I could have used this last semester

I’m on a search committee for a tenure track position in statistics and computer science — we’re looking for someone to teach a data science course, maybe a little bioinformatics on the side, and work with both our statistics and computer science disciplines. I’m the outside member of the committee — you know, the weirdo who isn’t steeped deeply in the culture of the disciplines and maybe is better able to provide the big picture perspective on how candidates will fit with the rest of the university — so I know next to nothing about this stuff. My eyes were crossing and my brain was breaking as I reviewed candidate applications. What I really needed was this bingo card. I think I saw all of those terms fly by as I was flipping through CVs and research and teaching statements.

Don’t worry, I deferred to the expertise of my colleagues on all matters dealing with the details of their work.

It’s always interesting, though, to peek into the domains outside my own, and feel a little humbled at all the stuff I don’t know.


  1. says

    It’s funny because it is true. But only for US conferences, not European ones, where functional programming and cloud would have to be much more prominent.

  2. sirbedevere says

    Being the “outsider” can actually be enjoyable and informative if the “insiders” gave good attitudes. I’m a photographer and digital artist and I teach currently in the Art & Graphic Design department. But at my previous job (my first full-time teaching position) all the courses I taught – Photoshop, Multimedia Design and Web Design – were deemed by that university to belong to the Computer Science & Information Systems department. So I found myself to be the lone artist in a department full of people with PhD’s in math and computer science! Smart people with good attitudes and a pleasure to work with.

  3. Enkidum says

    R doesn’t suck! The help files suck, in a truly appalling way, and the user community are a bunch of snobbish assholes. But when you actually figure out how to do something it’s probably the most powerful and flexible stats-and-plotting-specific language out there.

    (Well, actually, I really only know three or four languages, but from what I understand little else comes close).

    And, uh, Merry Christmas?

  4. ekwhite says


    I was thinking the same thing. What sucks about a free programming language with the same functionality as statistical packages costing thousands of dollars? I haven’t personally interacted with the user community, but I can usually find a package that does what I need online.

    Oh yes, and Merry Christmas to you too.

  5. says

    R doesn’t suck. I personally prefer Python+numpy+scipy+matplotlib by a long shot, but R seems to be good at what it does.

  6. anchor says


    So anyone who may be qualified for that position knows not only what those things in those boxes mean, but (according to the CVs of the best candidates, no doubt) actually have an academically-trained aptitude or expertise in those things, whatever they may be…over and beyond, presumably, knowing that these items are specifically sought for by potential hirers, who just as presumably understand exactly what these things are and know they need them..

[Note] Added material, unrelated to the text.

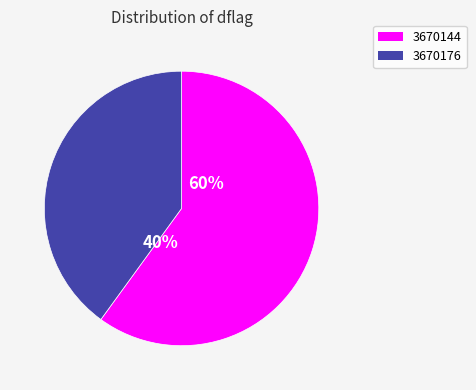

What is the change in value from 3670144 to 3670176?

+32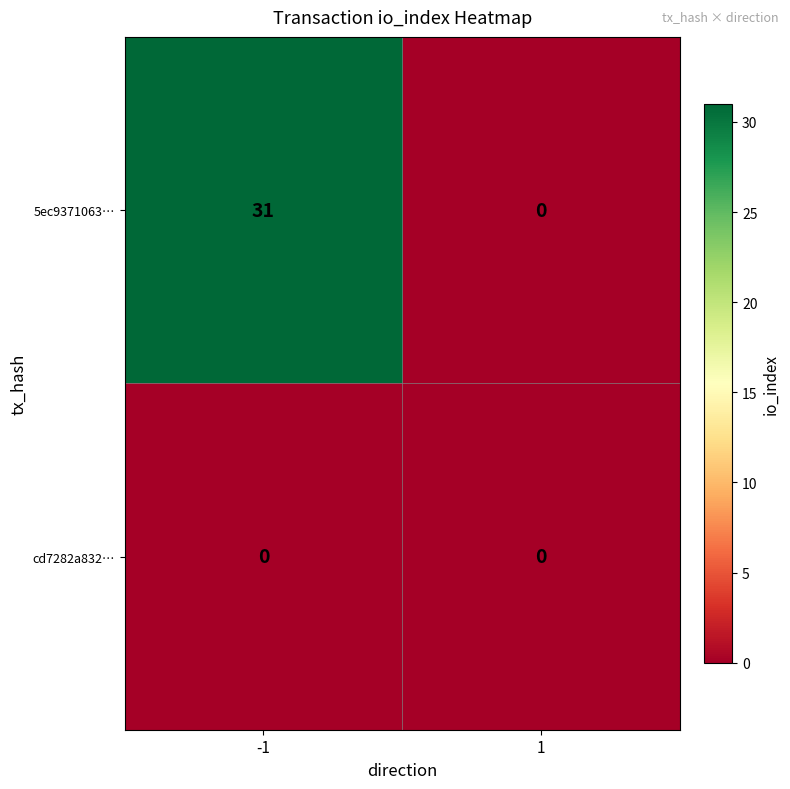

Which series has the largest total across all categories?

5ec9371063…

    I am perplexed impressed.

    PZ, you must be my hero. I insist.

  7. Chelydra says

    The “iris data set” is from Edgar Anderson’s work in the ’30s on morphological delineation of species. He carefully measured petal and sepal dimensions for several populations of “blue-flag” irises and was able to demonstrate that the difficult-to-distinguish, variable Iris versicolor and Iris virginica really were consistently seperable. He also proposed from the data set that I. versicolor was a hybrid between I. virginica (eastern US) and Iris setosa (Alaska), which was subsequently proven genetically.

  8. Pierce R. Butler says


    What do the opening notes of the Pink Panther theme signify in data science?

  9. Compuholic says


    Hadoop is a programming framework that allows for easier handing of large datasets. It allows to distribute storage and computation over many systems.